Por: Mauricio Muñoz. Sociólogo y doctor en ciencias sociales. Coordinador Observatorio Laboral de la Universidad de O’Higgins
Nuevamente, un siniestro azota a los trabajadores de la división El Teniente de CODELCO, división de la estatal en la región de O’Higgins. Aun no hay claridad respecto de las causas. La empresa dice que fue la consecuencia de un sismo registrado durante la tarde del viernes 31 de julio, los trabajadores hablan de la insuficiencia de las fortificaciones, las consecuencias de las tronaduras y las sentadas del cerro.
Al momento de escribir esta columna se tiene la certeza que hay personas heridas, una fallecida y se está trabajando en el rescate de otros cinco trabajadores, cuya condición se desconoce. Los muertos podrían aumentar. Todos son contratistas.
En el Teniente hay cerca de cuatro trabajadores subcontratados por cada trabajador de planta. Están en toda la cadena productiva de la estatal. Son quienes mayormente producen la riqueza, “el sueldo de Chile” como nos gusta decir.
“¿A qué costos?”, podríamos agregar, ya que al mismo son los que tienen mayor exposición a los accidentes, y los dirigentes sindicales de los subcontratados insisten en que no cuentan con las condiciones adecuadas de seguridad y salud en el trabajo para desempeñar correctamente sus labores.
La minería tiene una serie de protocolos y procedimientos de seguridad de alto estándar, charlas y capacitaciones periódicas al respecto, son fiscalizados por SERNAGEOMIN y la Dirección del Trabajo, en CODELCO existe una estrategia para instalar una cultura de la seguridad, pero al parecer no basta.
En efecto, según las cifras de la división El Teniente, luego de un aumento de los accidentes durante mayo del 2024, estos tendieron a bajar finalizando ese año, pero nuevamente, el 2025 aumentaron y ahora estamos en presencia de un siniestro fatal.

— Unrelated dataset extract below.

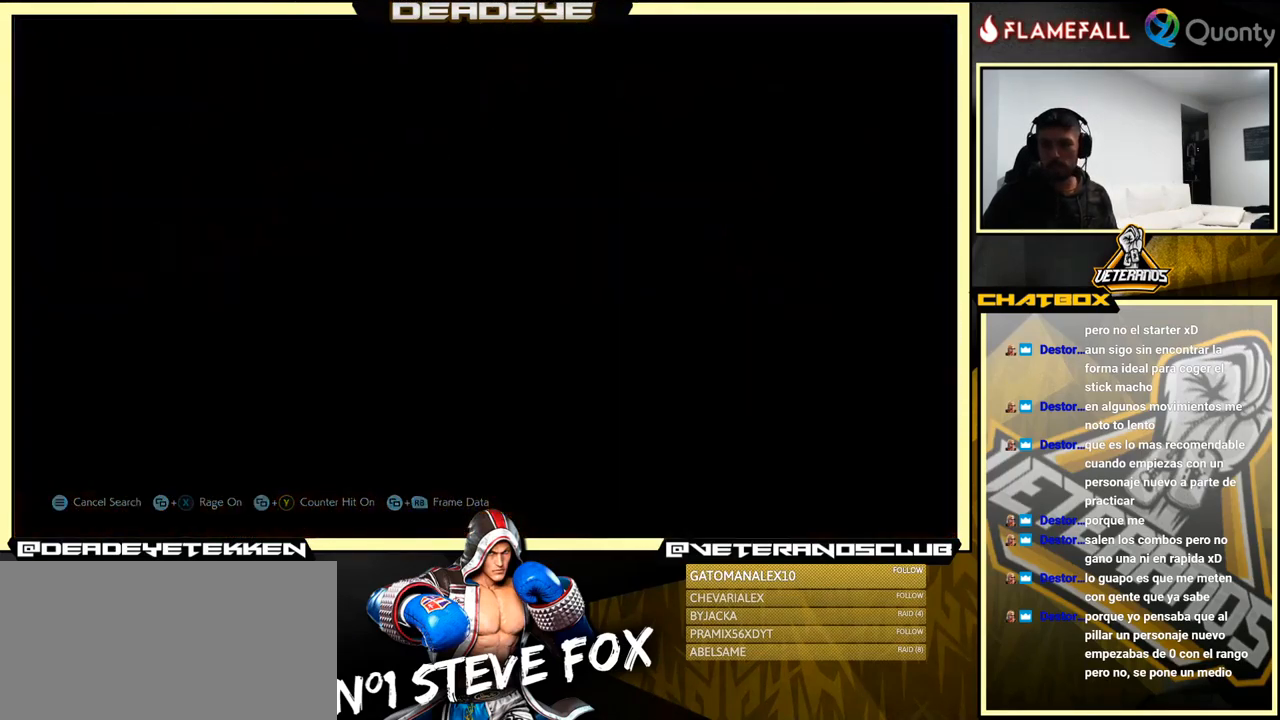
{"buttons": [], "left_stick": "center", "events": [[50, "R1", "up"], [83, "SQUARE", "up"], [83, "TRIANGLE", "up"], [100, "L1", "up"], [350, "SQUARE", "down"], [350, "TRIANGLE", "down"], [366, "TRIANGLE", "up"], [416, "SQUARE", "up"]]}
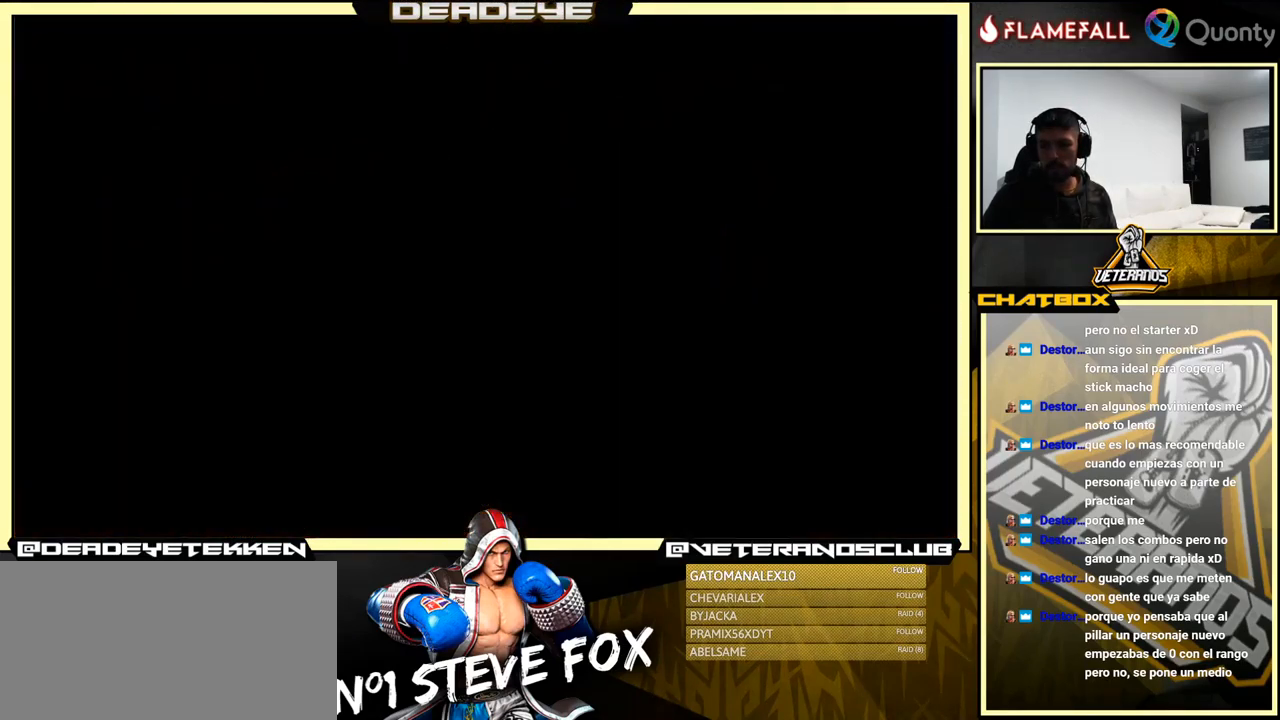
{"buttons": [], "left_stick": "center", "events": []}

Algo no está funcionando.
Podremos tener la mina subterránea más grande del mundo, las mayores reservas de cobre del planeta, venderle todo el mineral a los países desarrollados para que sostengan su industrialización y economías, obtener gran parte de nuestros recursos a partir de la explotación y exportación de materias primas, pero si no somos capaces de asegurar condiciones de trabajo dignas y seguras, si hay siquiera un muerto en las faenas de la minería, todo lo anterior, todo, está mal hecho.